My twentieth summer I got a job in Door Locks
at the Ford plant where my father has worked
for twenty years. Five in the morning
we'd stand tired in the glare and old heat
of the kitchen, my father fiddling with
the radio dial, looking for a clear station.
There weren't any women in my department.
At first the men would ask me to lift
what I couldn't, would speed up the turntable,
juggling the greasy washers and bolts,
winking at each other, grinning at me.
In the break room they would buy me coffee,
study my check to see if I got shorted.
They were glad I was in school and told me
to finish, they said I'd never regret it.
Once I got loaned to Air Conditioners,
worked three days in a special enclosure,
quiet and cool and my hands stayed clean.
Out the window I could see Door Locks,
the men taking salt pills, 110 degrees.
In rest rooms there were women sleeping
on orange vinyl couches, oven timers ticking
next to their heads.
At lunch I'd take the long walk to my father.

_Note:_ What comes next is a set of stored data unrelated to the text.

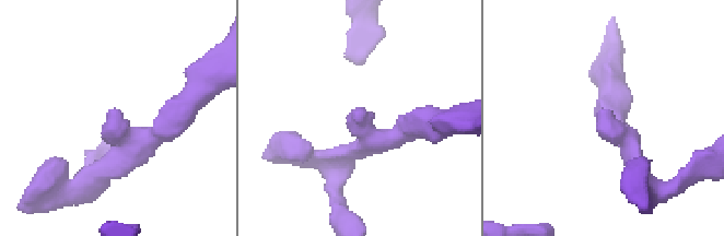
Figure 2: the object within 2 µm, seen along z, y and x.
{"act": "look", "view": "em", "slice": "planes", "show": "letters", "pic": 2, "at": [352, 114]}

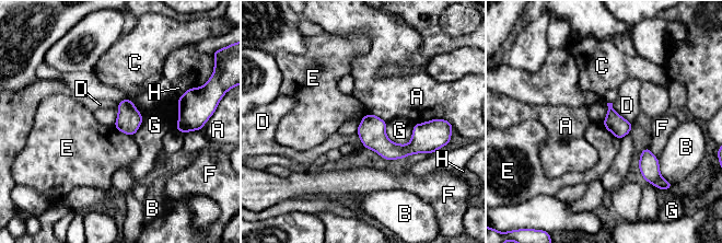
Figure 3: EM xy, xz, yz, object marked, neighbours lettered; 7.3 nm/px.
{"act": "leave", "each": {"A": "other", "B": "other", "C": "other", "D": "other", "E": "other", "F": "other", "G": "other", "H": "other"}, "border": {"pic": 3, "px": [[113, 126], [131, 136]]}, "found": "no lettered segment goes on from it"}

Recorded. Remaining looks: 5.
{"why": "an open end", "act": "look", "view": "em", "slice": "planes", "show": "plain", "pic": 1, "at": [636, 299]}

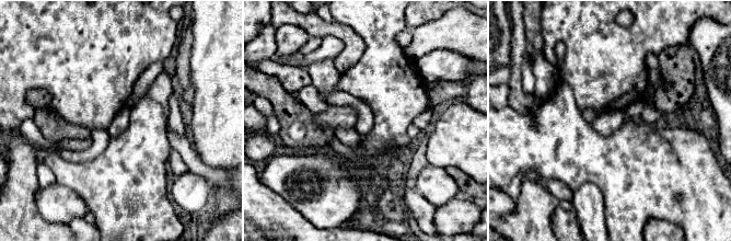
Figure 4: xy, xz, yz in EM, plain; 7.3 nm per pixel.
{"why": "see the neighbours", "act": "look", "view": "em", "slice": "planes", "show": "letters", "at": "same"}

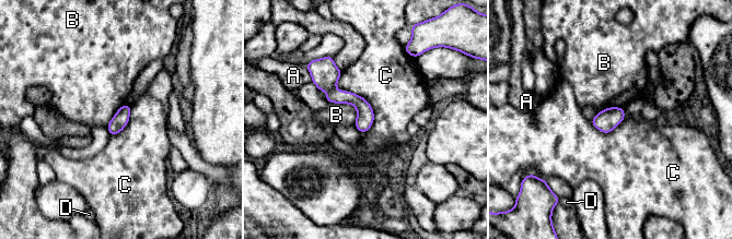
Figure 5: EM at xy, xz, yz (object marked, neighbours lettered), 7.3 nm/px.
{"longest_contact_nm": ["C", 500], "act": "leave", "each": {"A": "other", "B": "other", "C": "other", "D": "other"}, "found": "no lettered segment goes on from it"}

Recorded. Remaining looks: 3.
{"why": "abrupt turn", "act": "look", "view": "em", "um": 3.6, "slice": "planes", "show": "tint", "pic": 1, "at": [664, 246]}

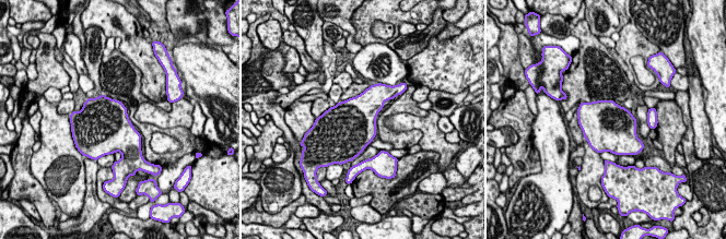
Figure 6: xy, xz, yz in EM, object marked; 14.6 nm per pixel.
{"why": "see the neighbours", "act": "look", "view": "em", "um": 3.6, "slice": "planes", "show": "letters", "at": "same"}

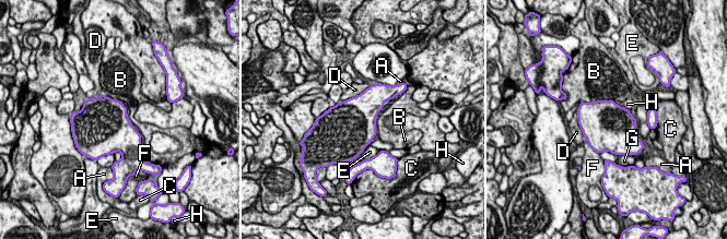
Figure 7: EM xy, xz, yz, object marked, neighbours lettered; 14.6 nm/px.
{"act": "leave", "each": {"A": "other", "B": "other", "C": "other", "D": "other", "E": "other", "F": "other", "G": "other", "H": "other"}, "border": {"pic": 7, "px": [[103, 94], [120, 102]]}, "found": "no lettered segment goes on from it"}

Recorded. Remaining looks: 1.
{"act": "stop", "edits": [], "rest": "unchecked"}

I'd see him from a distance, wearing safety glasses
like mine, and earphones, bright slivers of brass
in his hair--him standing alone in strange sulfur light
amidst machines the size of small buildings.
Every twenty minutes he worked a tumbler,
in between he read from his grocery bag of paperbacks.
He would pour us coffee from a hidden pot,
toast sandwiches on a furnace. We sat
on crates, shouting a few things and laughing
over the roar and banging of presses.
Mostly I remember the back-to-back heat waves,
coffee in paper cups that said Safety First,
my father and I hurrying away from the time clocks,
proud of each other. And my last day, moving shy past
their Good Lucks, out into 5:00, shading my eyes.